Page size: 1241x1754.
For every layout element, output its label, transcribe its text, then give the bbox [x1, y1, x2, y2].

────────────────────────────────────────

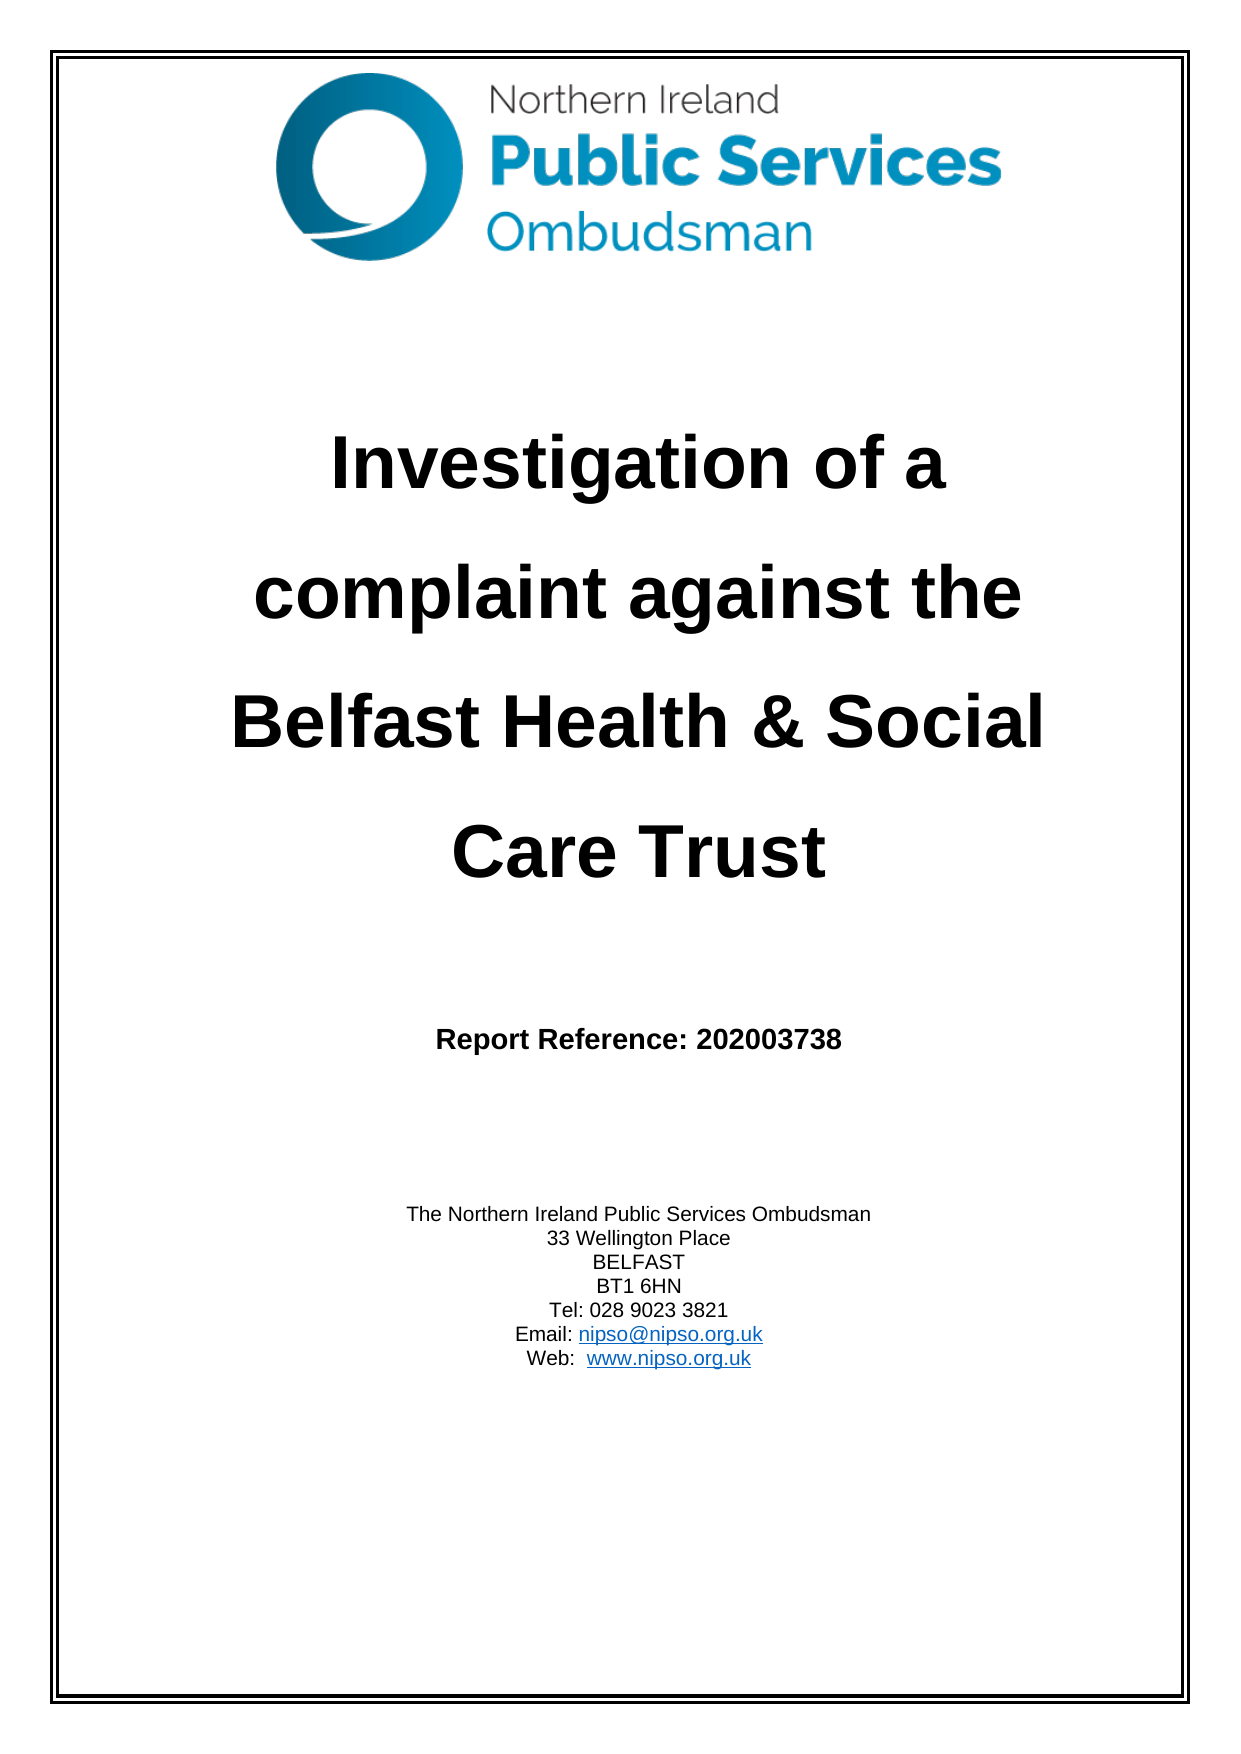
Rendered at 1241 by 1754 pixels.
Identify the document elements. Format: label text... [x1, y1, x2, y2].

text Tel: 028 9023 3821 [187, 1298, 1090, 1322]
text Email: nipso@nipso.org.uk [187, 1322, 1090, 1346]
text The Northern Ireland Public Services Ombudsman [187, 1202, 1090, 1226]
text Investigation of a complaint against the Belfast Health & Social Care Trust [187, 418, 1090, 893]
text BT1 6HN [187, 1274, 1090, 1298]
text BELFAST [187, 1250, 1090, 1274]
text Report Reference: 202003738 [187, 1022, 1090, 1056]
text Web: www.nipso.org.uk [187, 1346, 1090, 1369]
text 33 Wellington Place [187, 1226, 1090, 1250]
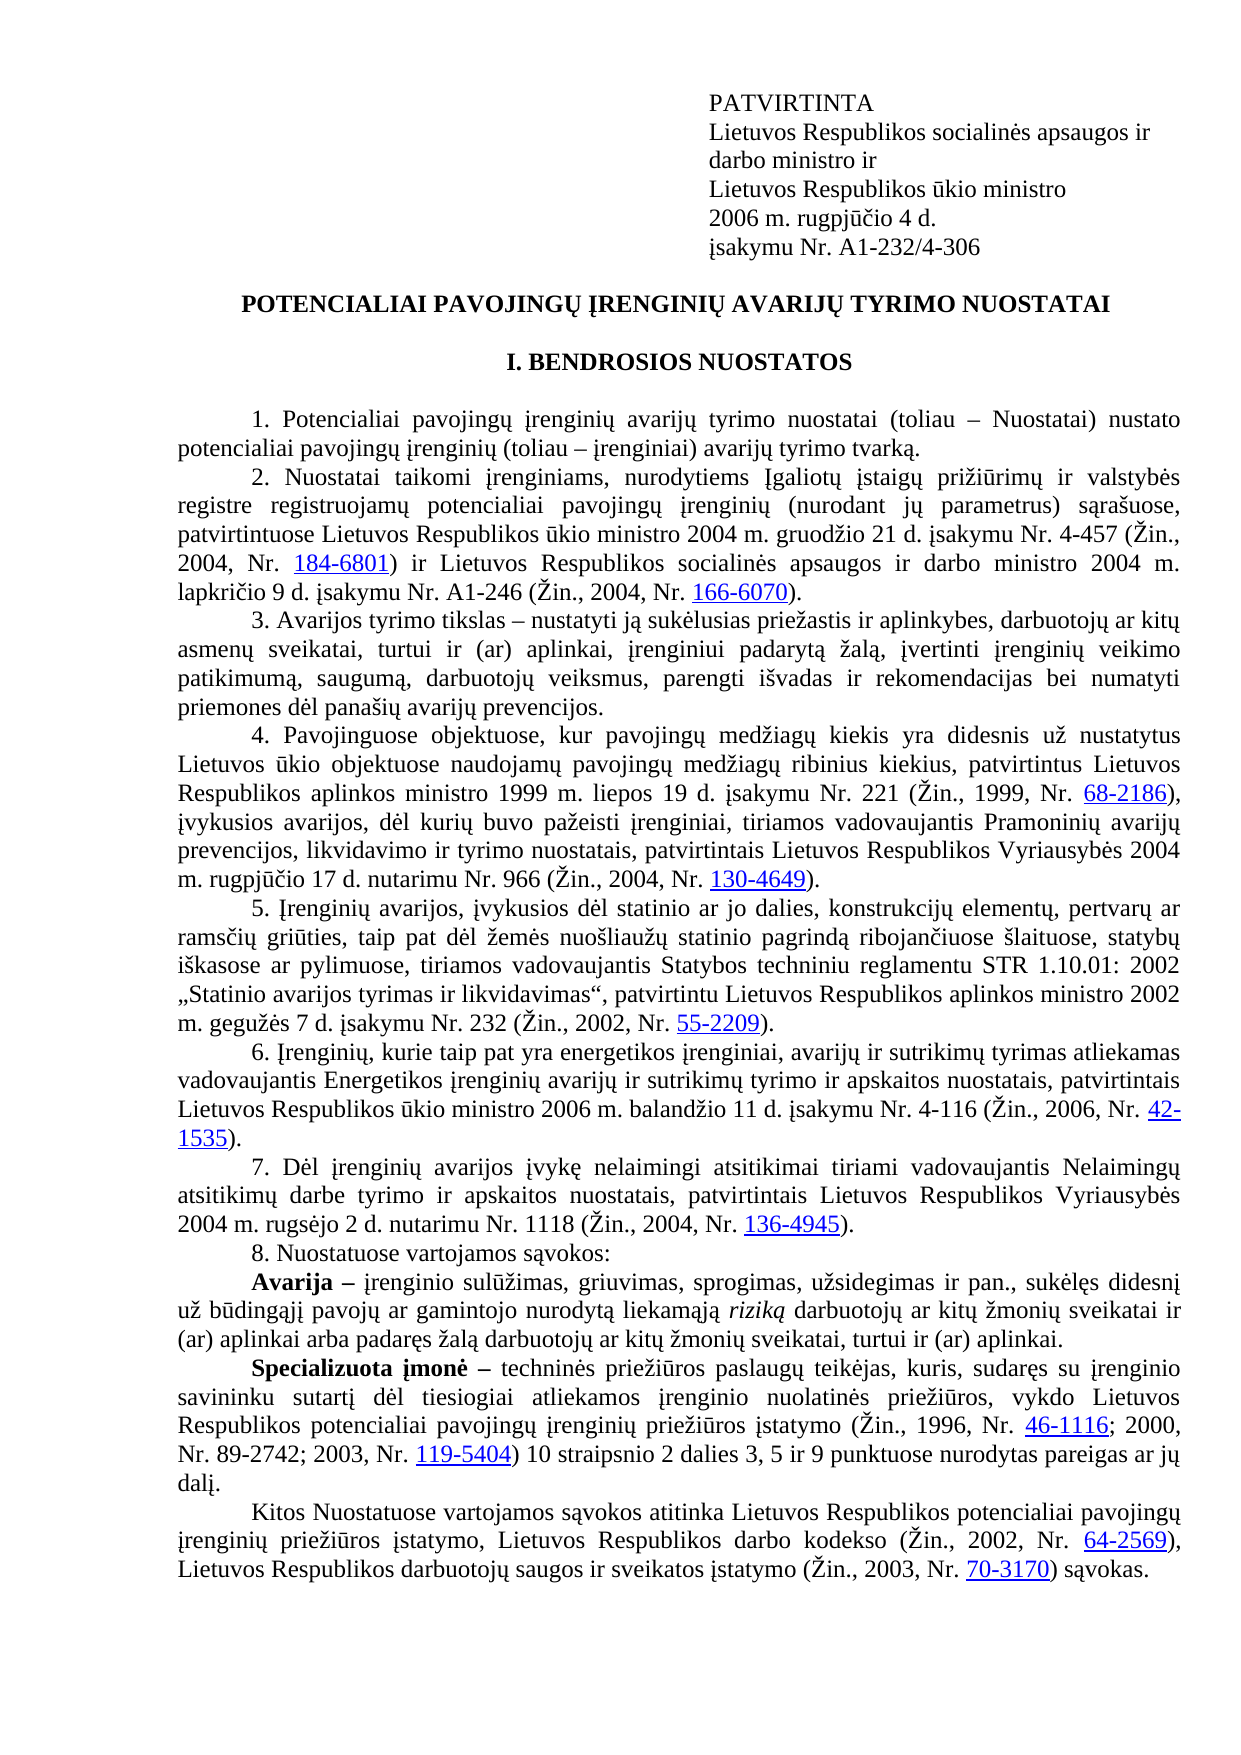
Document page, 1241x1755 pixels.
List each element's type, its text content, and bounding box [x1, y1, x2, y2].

────────────────────────────────────────

*Problem statement*
Rewrite the stretch of the listing from the line containing "Document page, 1241x1755 pixels." through the line containing "List each element's" with "bounding box" swapped for "enclosing rectangle", and return only those lines with everything else left as it is.

*Result for this exercise*
Document page, 1241x1755 pixels.
List each element's type, its text content, and enclosing rectangle [x1, y1, x2, y2].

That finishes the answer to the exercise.